◆ Vorgegebener Text

76 - Harbin

 

76 – Harbin 2023


Harbin ist eine junge Stadt. Mit der Eisenbahn, für welche in Harbin Ende des 19. Jahrhunderts ein Bahnhof gebaut wurde, begann der Aufschwung. In dieser Zeit lebten viele Russen in der Stadt. Zu Beginn der 20-er Jahren im letzten Jahrhundert lebten über 100'000 Russen hier. In den 30-er und 40-er Jahren zogen viele russische Juden hierhin, um vor der antisemitischen Verfolgung zu fliehen, damit sie ein neues Leben beginnen können. Die japanischen Truppen besetzten 1932 Harbin. Dabei wurden viele Russen, welche aus der ehemaligen Sowjetunion und Weissrussland flohen, wieder vertrieben. Auch Juden haben die Stadt langsam wieder verlassen. Heute leben nur noch ganz wenig Juden und Russen in Harbin.

Die im europäischen Stil gebaute Altstadt, der Distrikt Daoli, ist längs der Central-Avenue (meist Central-Street genannt) noch gut sichtbar. Je nach Quelle leben heute 8 Millionen Menschen. 1957 wurde die erste Million überschritten, 1982 die Zweite, dann kletterte die Zahl in kurzen Abständen in die Höhe.  


Wir sind am 12. Juni in Harbin, der Geburtsstadt von Maria angekommen und bezogen vorerst ein Hotel im Herzen der Stadt. Nach einer nicht einfachen Suche im Zentrum fanden wir eine Unterkunft im 30. Stock in einer Wohnüberbauung, nahe des Flusses Songhua. Wir sind der Natur sehr verbunden und lieben grundsätzlich ein Leben in der Natur, wie wir das von Murten her kennen. Die Aussicht hier ist unglaublich. Unser Blick geht hauptsächlich Richtung Süden und wir sehen ausschliesslich Betonbauten. Je nach Beleuchtung in der Abend- oder Morgensonne ändern sich die Farben, das ist eindrücklich. Einen Moment so wohnen zu können ist spannend. Wenn wir vom «Erker» her Richtung Westen sehen, ist die Fluss- und Moorlandschaft vom Songhua River sehr beruhigend. Im 30. Stock ist der Lärmpegel permanent. Man hat den Eindruck, an einem Gebirgsbach zu leben, doch die Melodie kommt vom Strassenverkehr. Zwischendurch hört man nicht Hundegebell oder Rehgebrüll, es sind hupende Autos. Im Wissen, dass es nur für eine bestimmte, nicht allzu lange Zeit ist, ist es auch erträglich.

◆ Extrahierte Daten

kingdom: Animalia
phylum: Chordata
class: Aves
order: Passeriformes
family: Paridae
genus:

◆ Aufgaben
(a) Beantworte anhand des Textes über Harbin diese drei Fragen:
(i) In welchem Jahr besetzten japanische Truppen Harbin?
(ii) In welchem Jahr wurde in Harbin die erste Million Einwohner überschritten?
(iii) In welchem Stockwerk lag die Unterkunft, die nach der Suche im Zentrum gefunden wurde?
(b) Nenne alle vierstelligen Jahreszahlen, die im Fließtext über Harbin vorkommen, ohne die Überschrift.
(c) Führe den Text über Harbin nach seinem letzten Satz weiter.

◆ Lösungen
(a)
(i) 1932
(ii) 1957
(iii) Im 30. Stock

(b) 1932, 1957, 1982

(c)
Das Wohnen in einer solch imposanten Wohneinheit ist ein besonderes Erlebnis. Der Innenhof mitten in den riesigen Gebäuden ist sehr gut gestaltet. Für Kinder gibt es einen Spielplatz, für junge und ältere Menschen Bewegungsanlagen, Sitzplätze und für Sportbegeisterte besteht die Möglichkeit, runden zu drehen. Abends kann man das öfters beobachten. Die Stimmungen morgens früh, bei Sonnenuntergang oder bei Regen ist immer wieder anders. Es hat auch sein Besonderes.

 Blick vom 30. Stock!

Morgenstimmung, Vollmondnacht, bei Regen und Abendstimmung.

 

Die Kulturrevolution hat auch hier nicht Halt gemacht. Die Grosseltern von Maria wurden mehr oder weniger enteignet, sie besassen ein Leder- und Pelzgeschäft mit eigener Produktion. Die älteren Geschwister von Maria mussten als «Schwarze» mit einem Spitzhut aus Papier durch die Strassen gehen und ihre jüngeren Geschwister mussten auf das Land gehen. Maria selber musste in einem Steinbearbeitungsbetrieb vor Ort arbeiten. Viele historische Gebäude in europäischem Stil wurden zerstört.

Eine Strecke des Orient-Express führt auch über Harbin. Die Eisenbahn Middle East Railway wurde Ende des 19. Jahrhunderts gebaut. Die Stadt entwickelte sich rasch. Es wurde eine Hauptstrasse gebaut. 1926 wurde diese «Naturstrasse» mit Kopfsteinpflaster befestigt. Sie wird heute «Central Street» (ich nenne sie gerne Central Avenue, es tönt gehobener) genannt. Im Volksmund sagt man teils noch heute, dass die Steine ein Meter in die Tiefe gehen. Das konnte jedoch während einer Gesamtrenovation in den 90-er Jahren widerlegt werden. Die Steine haben die Masse 18x10x20cm, eine besondere Dimension. Die Oberfläche ist etwas abgerundet, deshalb nennt man diese auch Brotlaib-Steine. Die gut 1.4 Kilometer lange Central Avenue in Harbin ist einmalig. Täglich flanieren tausende die Strasse auf und ab und nutzen all die Einkaufsmöglichkeiten und besuchen die Restaurants, teils mit europäischer, um nicht zu sagen russisch beeinflusster Küche. Längs der Avenue hat es überall Lautsprecher, es gibt Werbung und zwischendurch wird Musik, oft bekannte Musik aus «Katjuschka», gespielt. Ich mag diese Musik, doch im Moment geht mir bei russischen Melodien der kriminelle Terrorist Putin und seine Schergen durch den Kopf und es kehrt mir zwischendurch fast den Magen. Wenn ich auf der Strasse angesprochen werde und sie fragen, ob ich ein Russe sei, schnürt es mir den Magen zu und ich antworte blitzschnell: «Nein, Schweizer».

Central Street / Central Avenue / Central Road, wie auch immer genannt; vom Anfang bis zum Ende etwa 1.4 Km.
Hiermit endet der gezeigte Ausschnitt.